Let me give some small hints as a user about your questions. One of the advantage of Kepler Mapper with respect, say, to implementation as TDAmapper in R, is that it is not working on distance matrices. I was using TDAmapper and I quickly gest stuck as soon as I used about 40000 cases. As you can imagine the distance matrix in this case runs out-of-memory (i use 16 Gb RAM). KM had no problem. An interesting case is to run KM from R using the reticulate package, then results are returned a R objects quite useful if you are used to perform statistical analysis using R. In this case, many interesting post-analyses can be carried out on the Mapper results.
from kepler-mapper.
For some reasons text comments was enlarged (there were the hash or diesis symbol for comment) and directory lost a \ it should be os$chdir("e:\lab\py\col\)
from kepler-mapper.
No it was just an example it is my working directory, you should use your own
from kepler-mapper.
I got it..I have some other problem..I am trying the following ...
showing some error...can u pls check...
km <- import("kmapper")
pd<-import("pandas")
import("urllib")
import ("urllib.request")
tb_existing_url_csv = 'https://docs.google.com/spreadsheets/d/1X5Jp7Q8pTs3KLJ5JBWKhncVACGsg5v4xu6badNs4C7I/pub?gid=0&output=csv'
local_tb_existing_file = 'tb_existing_100.csv'
df = urllib.urlretrieve(tb_existing_url_csv, local_tb_existing_file)
I am getting following error
Error in urllib.urlretrieve(tb_existing_url_csv, local_tb_existing_file) :
could not find function "urllib.urlretrieve"
from kepler-mapper.
If I remember well urlretrieve has been replaced in Python 3 by request. However it is not a problem concerning R/Python interoperability, it is a Python problem. Looking at Stackoverflow or other online resources you should find the answer to your problem.
from kepler-mapper.
Thanku so much for your quick reply
from kepler-mapper.
How do i import kmapper ...
I have installed reticulate package..
trying py_install("kmapper")... showing error
Error: Error 1 occurred installing packages into conda environment r-reticulate
In addition: Warning message:
running command '"C:\ANACON~1\Scripts\conda.exe" "install" "-c" "conda-forge" "--yes" "--name" "r-reticulate" "Km"' had status 1
from kepler-mapper.
My suggestion is to install kmapper using pip.

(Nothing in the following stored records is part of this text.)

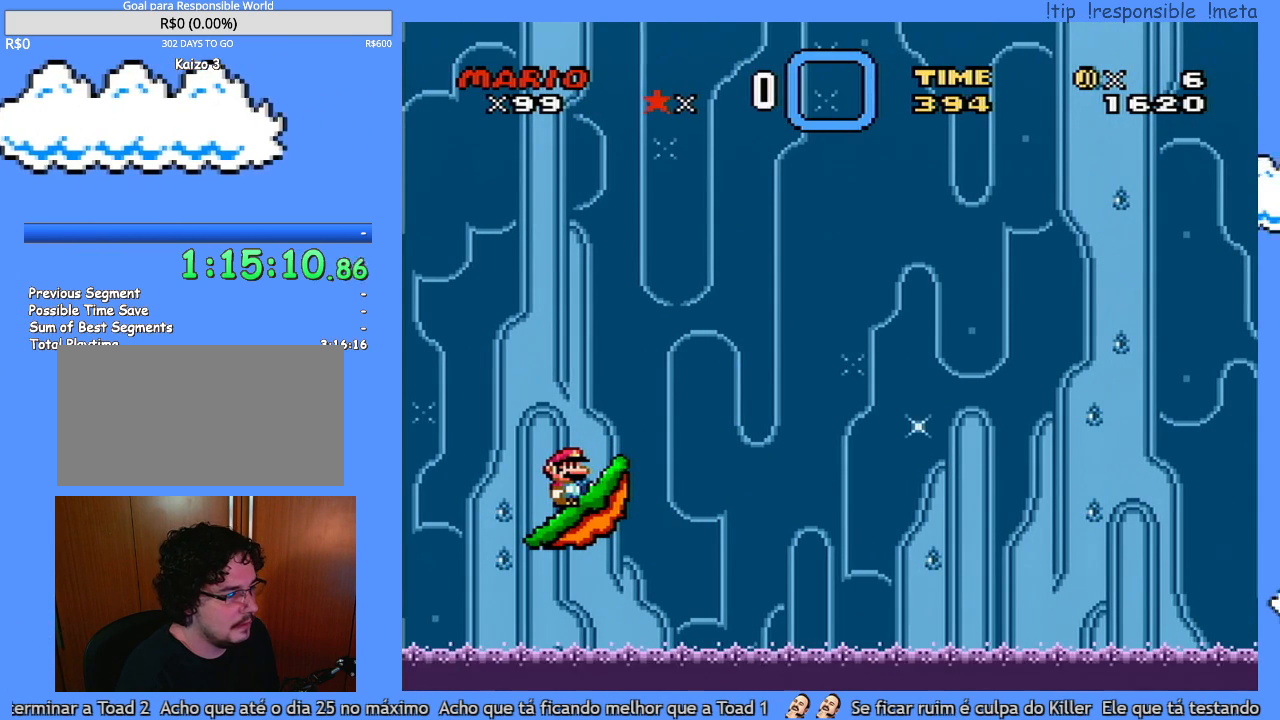
{"dt_ms": 500, "buttons": ["Y"], "events": []}
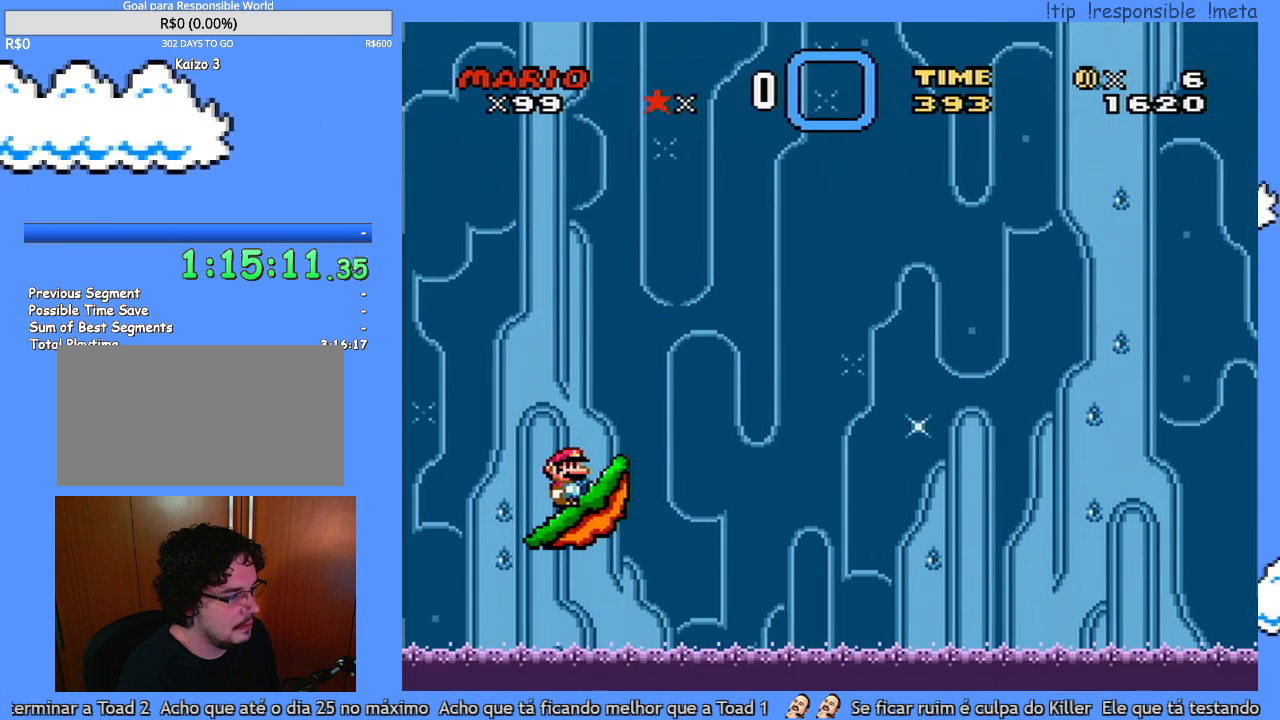
{"dt_ms": 500, "buttons": ["Y"], "events": []}
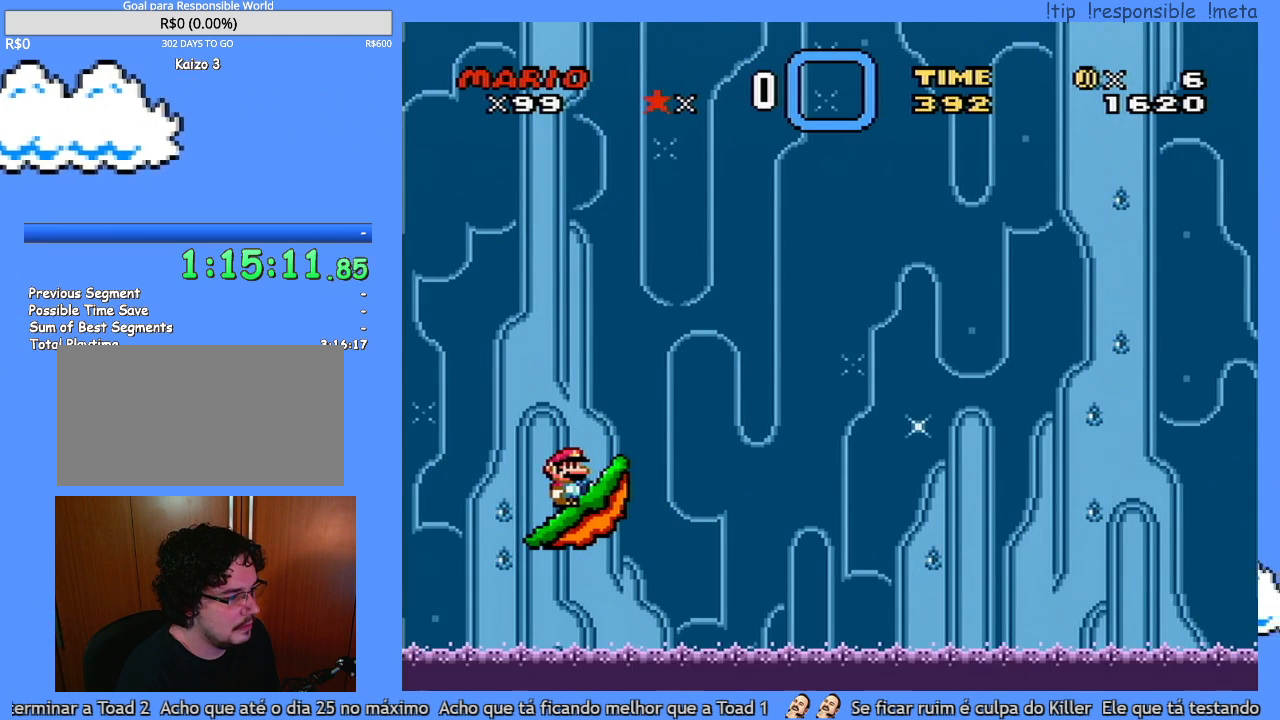
{"dt_ms": 500, "buttons": ["Y"], "events": []}
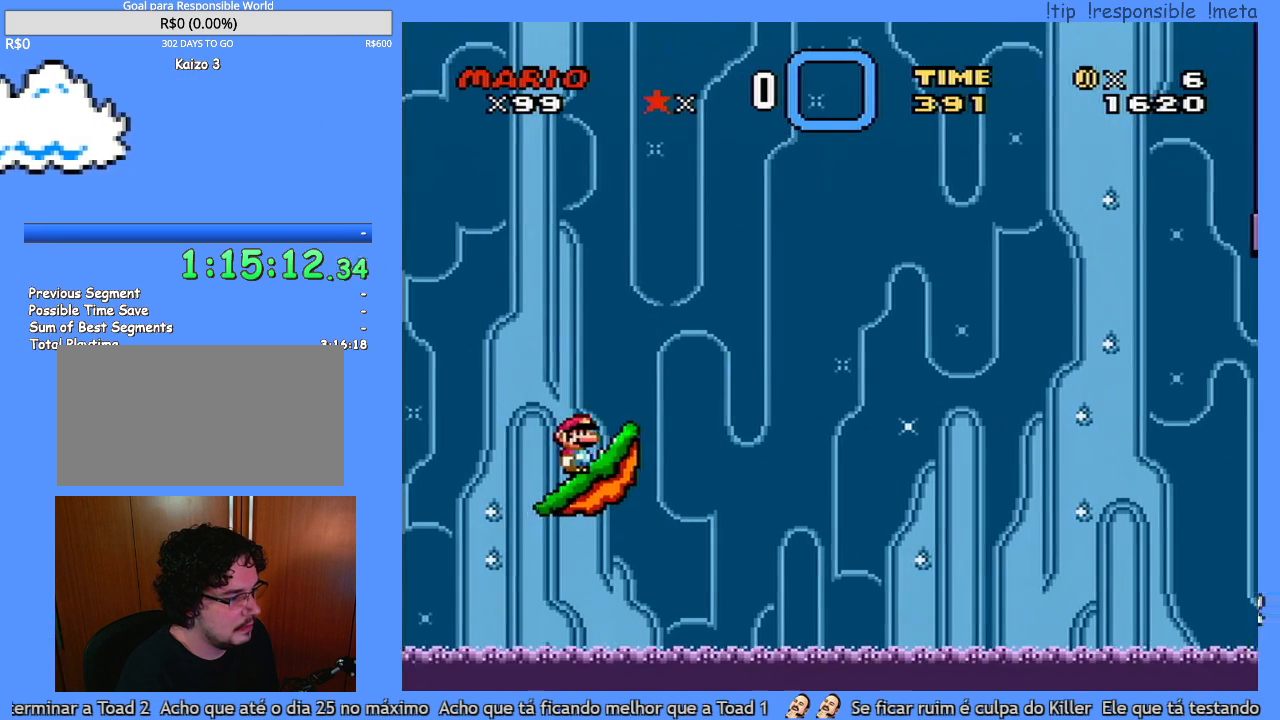
{"dt_ms": 500, "buttons": ["Y"], "events": []}
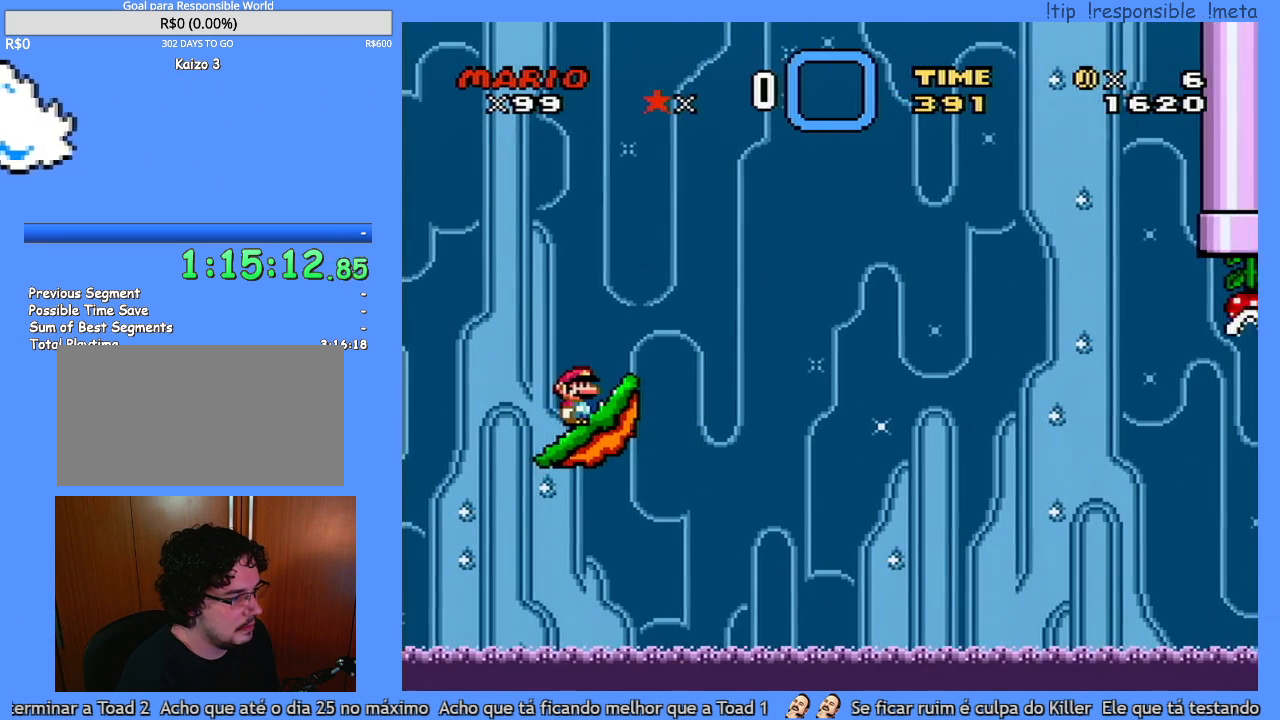
{"dt_ms": 500, "buttons": ["Y"], "events": []}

Install reticulate as a R package
Below is a simple example in which I execute a script using kmapper on a data set from R.
os <- import("os")
os$getcwd()
Below the directory where is located the python script
os$chdir("e:\lab\py\col\")
km <- import("kmapper")
Execute the script
py_run_file("KeplerMapperColM1.py")
See how the graph object created by kmapper is made available in R as all other objects
py$graph
from kepler-mapper.
ok in git a double backslash is not accepted
from kepler-mapper.
os$chdir("e:\lab\py\col")
I am confused about e:\lab\py\col\ .. do we have to get into directory here...
from kepler-mapper.
ok got it
from kepler-mapper.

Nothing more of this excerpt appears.